◆ **EXERCISE MATERIALS**:
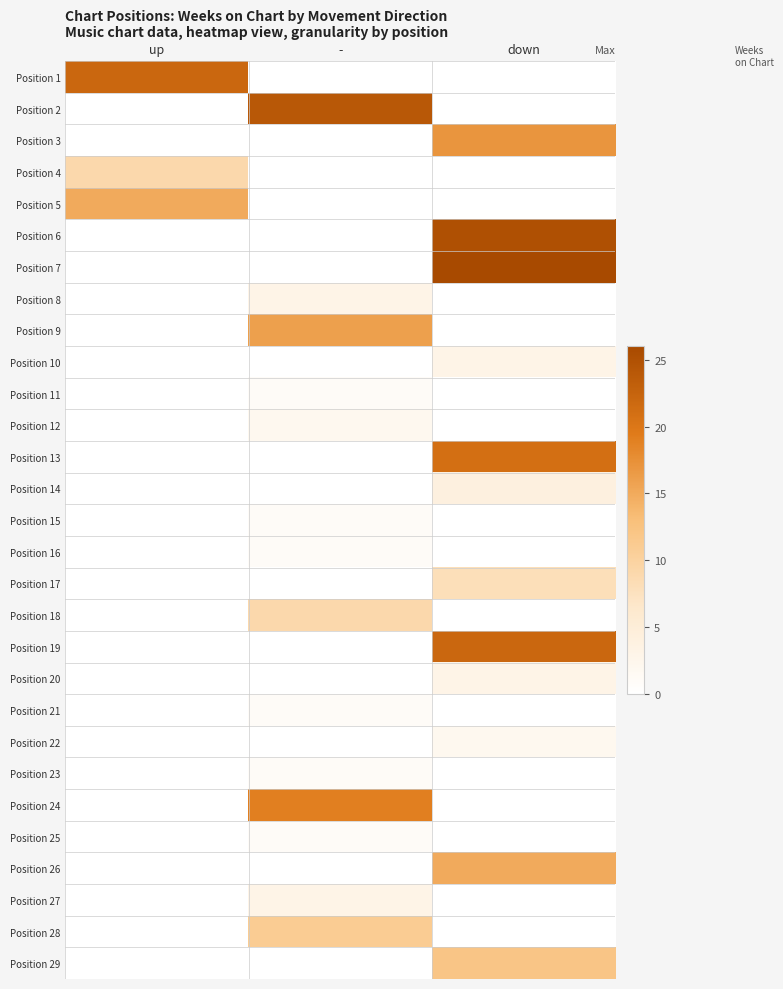

List the series in order of their peak value, lowest first.

Position 11, Position 15, Position 16, Position 21, Position 23, Position 25, Position 12, Position 22, Position 8, Position 10, Position 20, Position 27, Position 14, Position 17, Position 4, Position 18, Position 28, Position 29, Position 5, Position 26, Position 9, Position 3, Position 24, Position 13, Position 1, Position 19, Position 2, Position 6, Position 7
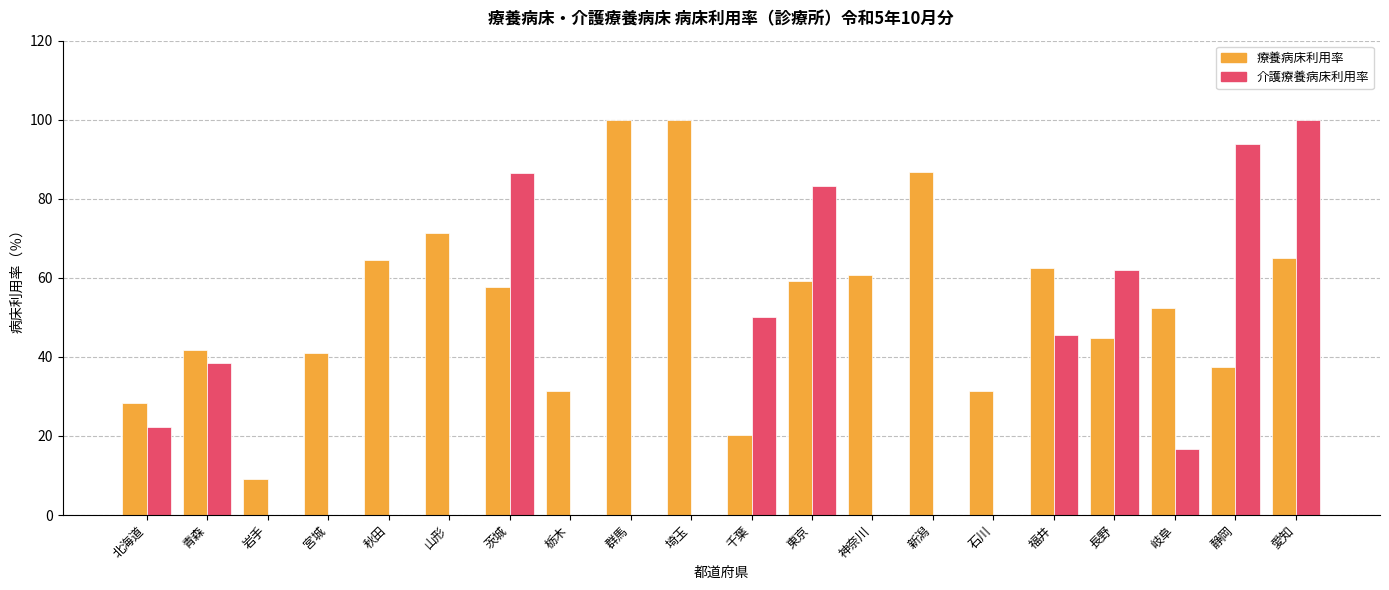

What is the highest value of the 介護療養病床利用率 series?

100.0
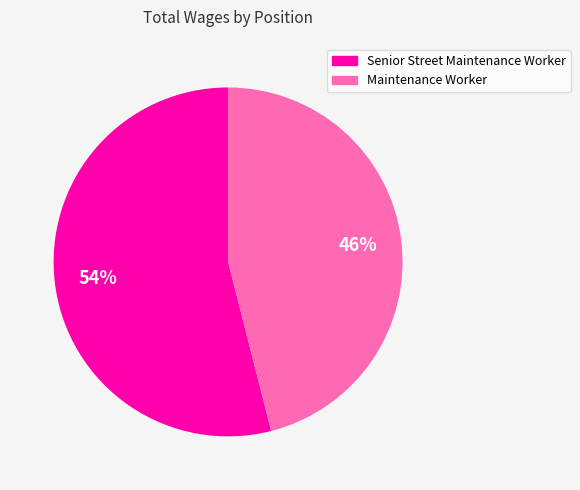

How many slices are in this pie chart?

2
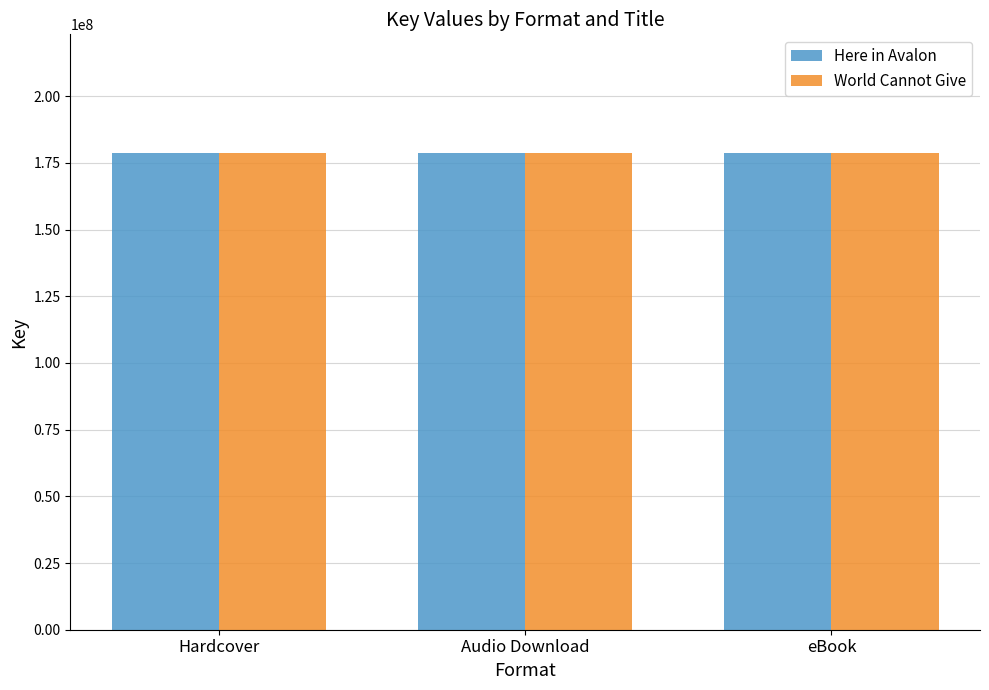

What is the total value across all series at Hardcover?

357055359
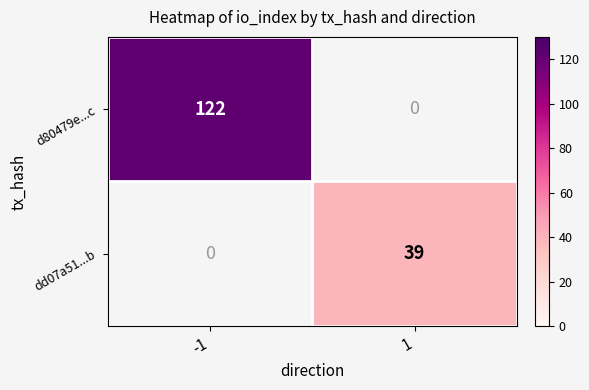

True or false: dd07a51...b has a value of 19 at 1.

False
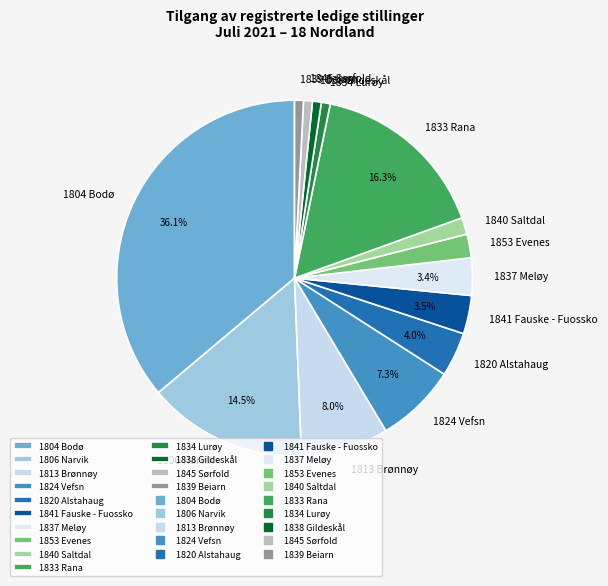

Is there any slice that represents more than half of the pie?

No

◆ **EXERCISE**: Please echo the listing above word for word, leaving out the pictures.

◆ **RESPONSE TO THIS EXERCISE**:
List the series in order of their peak value, lowest first.

Position 11, Position 15, Position 16, Position 21, Position 23, Position 25, Position 12, Position 22, Position 8, Position 10, Position 20, Position 27, Position 14, Position 17, Position 4, Position 18, Position 28, Position 29, Position 5, Position 26, Position 9, Position 3, Position 24, Position 13, Position 1, Position 19, Position 2, Position 6, Position 7

What is the highest value of the 介護療養病床利用率 series?

100.0

How many slices are in this pie chart?

2

What is the total value across all series at Hardcover?

357055359

True or false: dd07a51...b has a value of 19 at 1.

False

Is there any slice that represents more than half of the pie?

No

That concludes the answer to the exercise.